Unlike pop phenomenon Yayoi Kusama’s own artwork, with its bright, familiar colors that add to its near-universal popularity, Elisa Macellari’s new graphic biography of Kusama uses mostly cool, hard-to-name, unsaturated colors (plus a bright amaranth red.) These relatively low-key palette makes sense and allows the reader to patiently focus on Kusama’s unusual and dramatic life story, like through stylish welding goggles.

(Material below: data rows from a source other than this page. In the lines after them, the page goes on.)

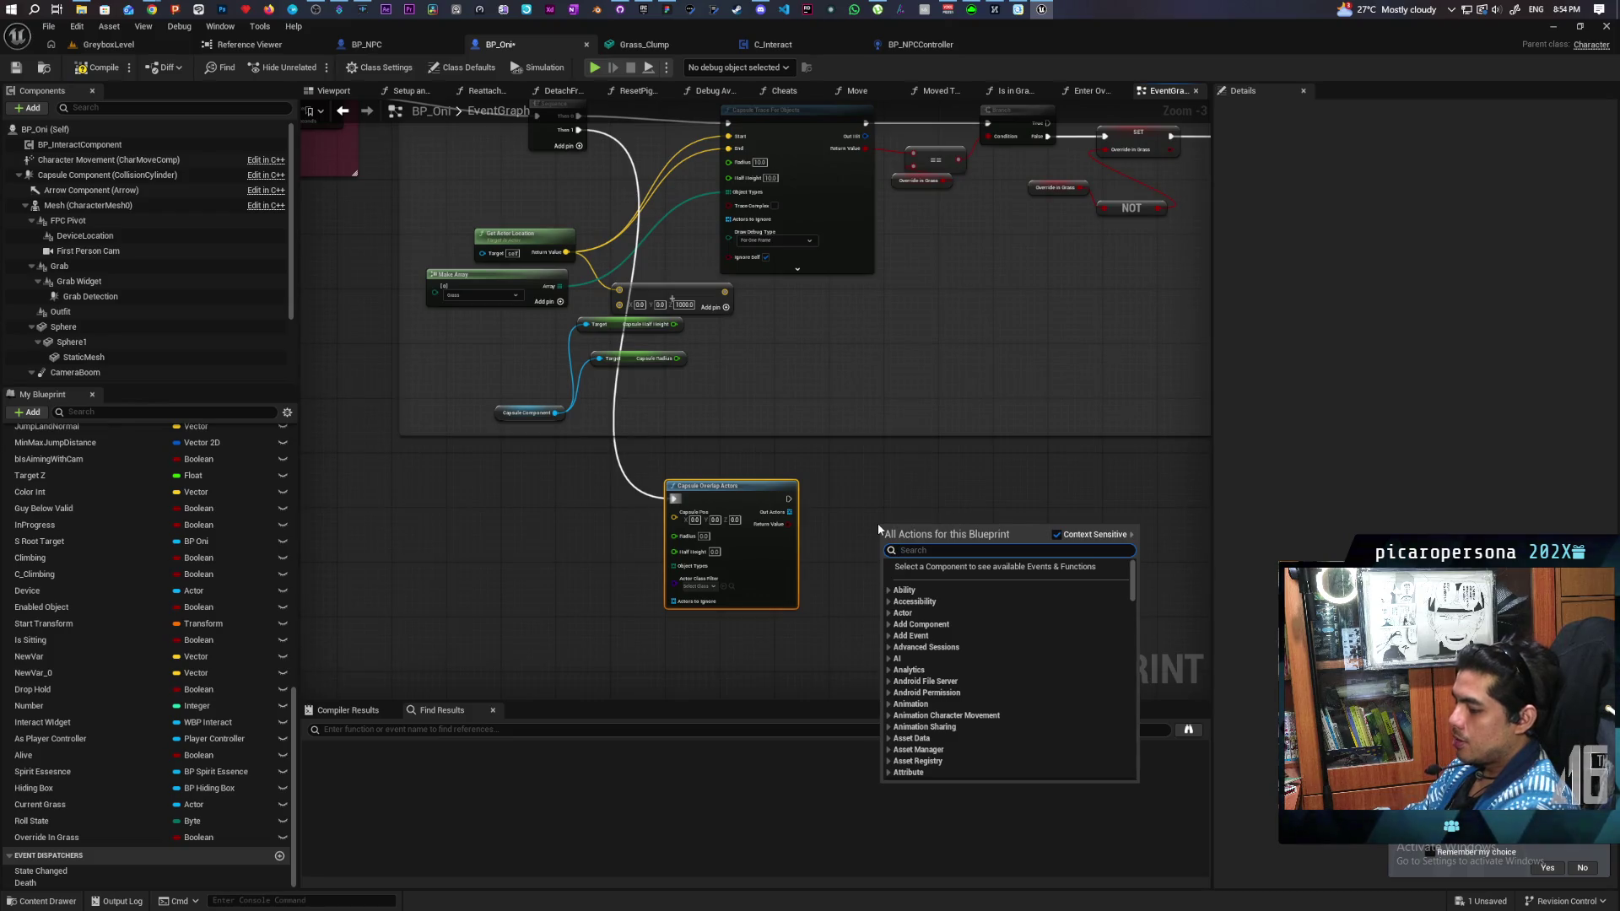
{"action": "type", "text": "sphere trace"}
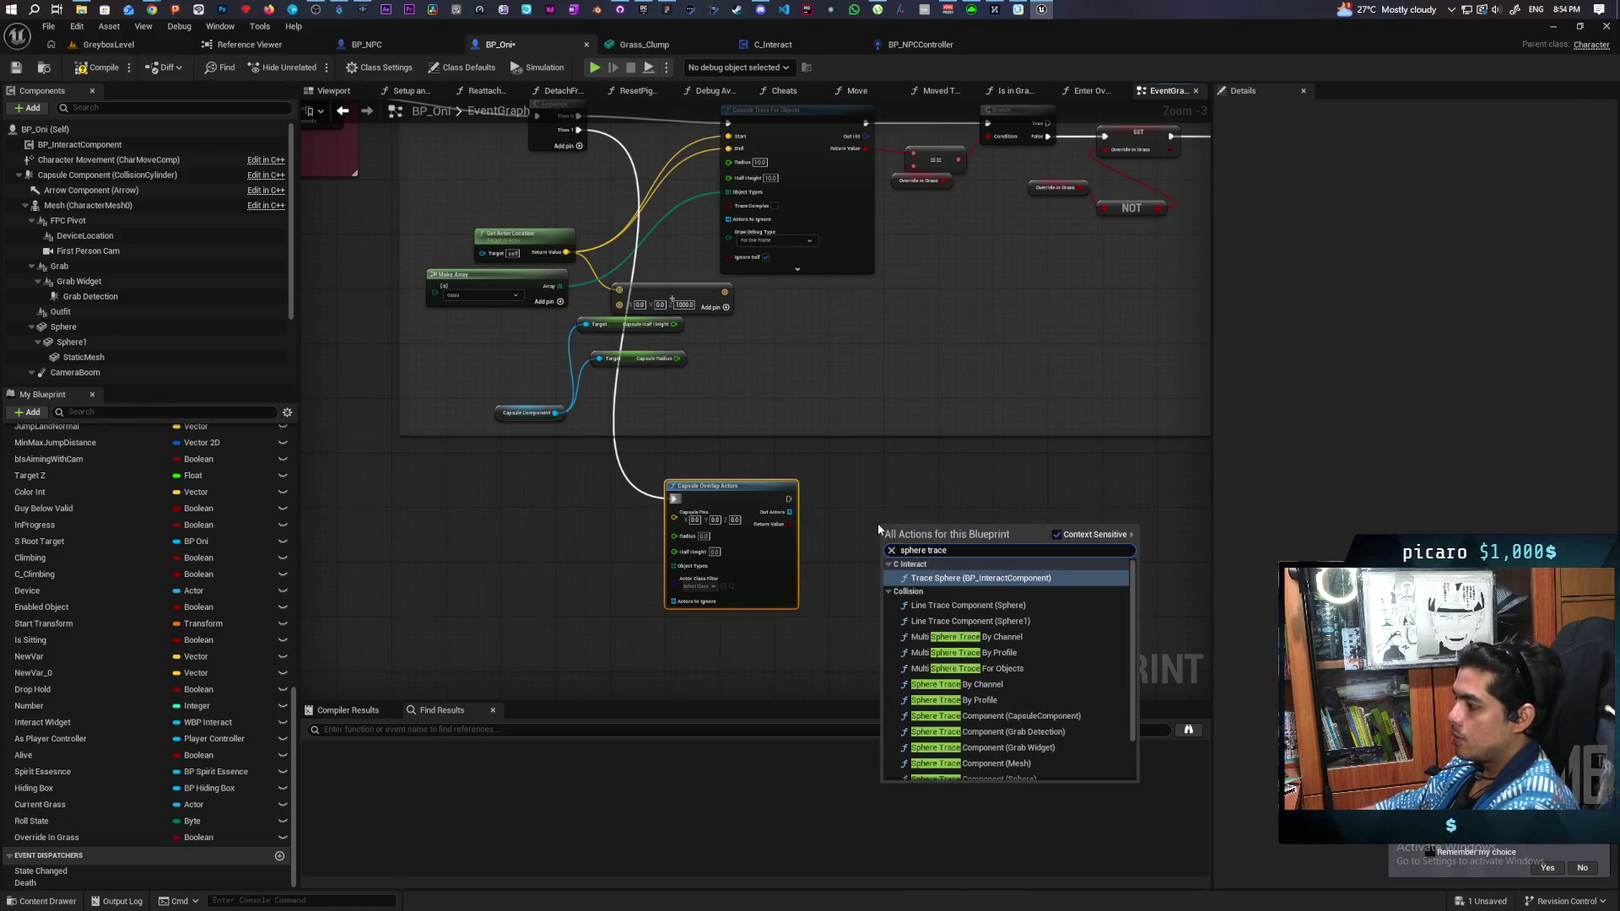
{"action": "key", "text": "Return"}
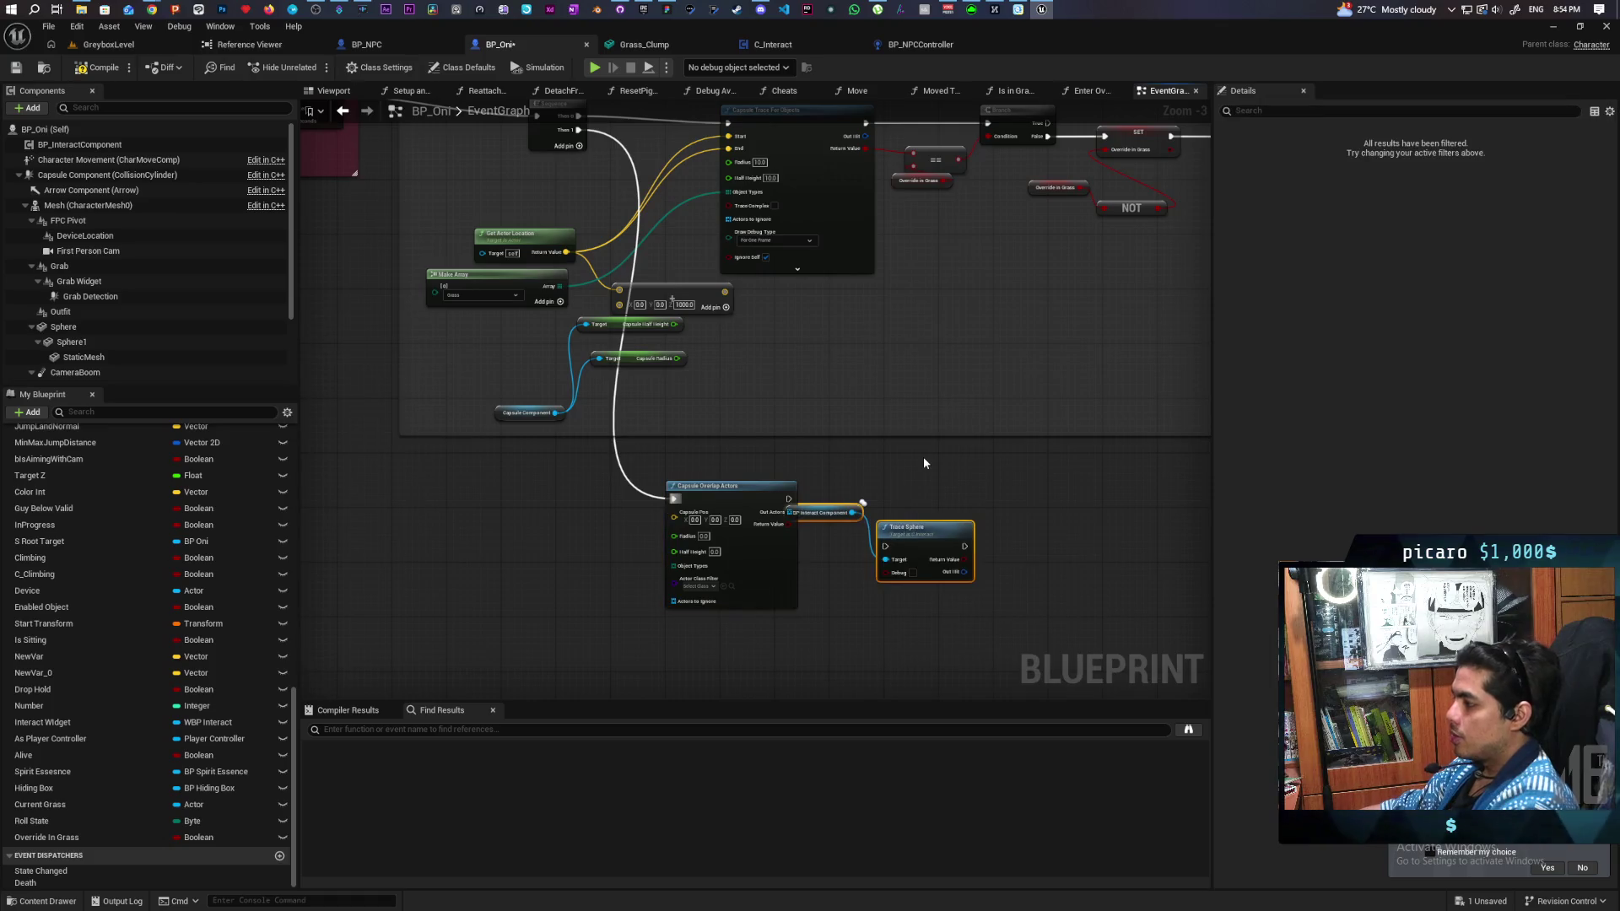
{"action": "key", "text": "ctrl+z"}
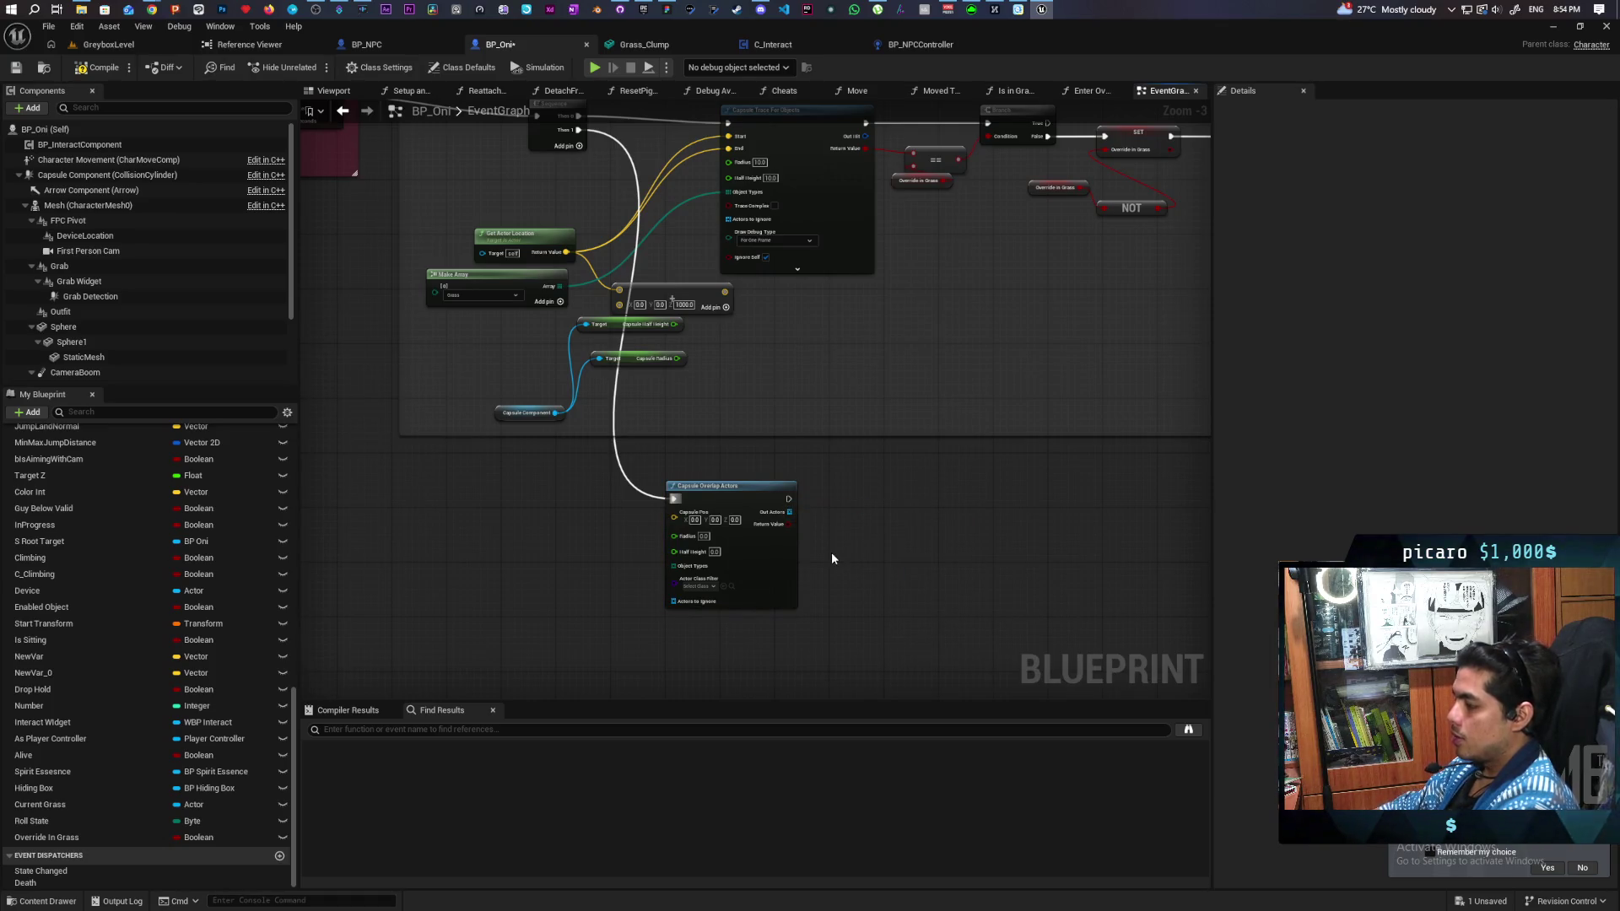
{"action": "left_click_drag", "start_coordinate": [747, 567], "coordinate": [869, 561]}
Step: Add a Multi Sphere Trace For Objects node whose Make Array object types end up as Pawn
{"action": "right_click", "coordinate": [609, 538]}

The book’s bibliography contains only five points, only two of which are important: Kusama’s autobiography Infinity network and the documentation Kusama – infinity. This makes it easy to compare the stories Macellari tells with their source material. This graphic biography (biography in graphic novel format) adapts these sources fairly faithfully. It hits all the main themes: the artist’s youthful rebellion against her family and her conservative homeland; her persistent problems with hallucinations, sex phobia, and anxiety; their willingness to suffer poverty rather than abandon or compromise their ambitious artistic calling; their amazing artistic productivity; their interactions with other famous artists; her worldwide fame in the 1960s as an organizer of naked protests (“Happenings”); her most characteristic artistic ideas (infinity nets, polka dots, soft phallic sculptures and mirrored infinity spaces); their slide into depression and oblivion from the 1970s onwards; and her celebrated rediscovery and ultimate triumph while she was still alive and creating endless art.
Mental health problems are an inescapable subject when discussing Kusama’s work, much of which she created as a form of escape to “obliterate” itself and “return to the natural universe.” As Macellari says in the introduction, “I feel tremendously sorry for her suffering and find the transformation of her mental disorders into a form of self-medication extraordinary as she reaches such beautiful heights.” Kusama’s art was driven and shaped by mental health problems, but its power comes from her rare artistic genius, recognized early on (though not her mother).
The most distinctive features of Macellari’s cartoons of Kusama are their slanting eyes – which are also shared by the other Japanese characters in this story – and bangs. (Macellari’s own background is Italian and Thai.) She does not draw the dazzlingly bright and incongruous red-and-orange wig that Kusama adopted as her trademark after becoming an old woman.
Most of the characters in this gutterless comic spend most of their time standing upright in stately postures. The gay orgy on page 74, which Kusama staged for German television in 1967, also looks like the caption: “like a moving sculpture”.
Some details from Kusama’s life that appear enigmatic, incomplete, and unreliable in her autobiography remain puzzling in this graphic biography. The graphic novel mentions, on page 36, that when Kusama set out for Seattle and America in 1957, “had a million yen dollars sewn into the lining of her clothing to circumvent restrictions on local currency exports,” and 60. carried kimonos and 2,000 drawings and paintings for sale. Kusama’s autobiography states: “To cover my travel expenses, I exchanged a million yen for dollars at the Tokyo office of an American company called Continental Brothers. That was, of course, illegal. Back then, one million yen was enough to build several houses. I smuggled the few thousand dollars out of the country by sewing some of the bills into my dress and stuffing others into the tips of my shoes. ”A million yen was much more than“ thousands ”of dollars. How was it reduced to eating fish heads out of dumpsters in an unheated studio in New York City just a year later?
Many Seattle residents remember the hugely successful exhibition of Kusama’s Infinity Mirrors at the Seattle Art Museum in 2017. Kusama’s first exhibition in the United States was in 1957 at Zoe Dusanne’s Gallery in Seattle (a one-man show that even attracted attention) in Oklahoma City, over 1,500 miles away, in a news article entitled “Japanese Paintings Stir Seattle Critics.” space, more of the story of the short time Kusama spent in Seattle en route to New York City.
Over the past few decades, graphic biographies of famous artists (usually dead artists) have become a popular genre in Europe. Macellari’s graphic biography of Kusama is the third in the Laurence King Publishing series, which includes a graphic biography of the American painter Jackson Pollock by the Bologna-based caricaturist Onofrio Catacchio and a graphic biography of the American painter Jean-Michel Basquiat of the Florence-based caricaturist Paolo. are preceded by Paris. Elisa Macellari, who lives in Milan, discovered the work of Yayoi Kusama in Madrid in 2011 and was fascinated by it. In 2012 she began her own busy professional career as an artist / illustrator.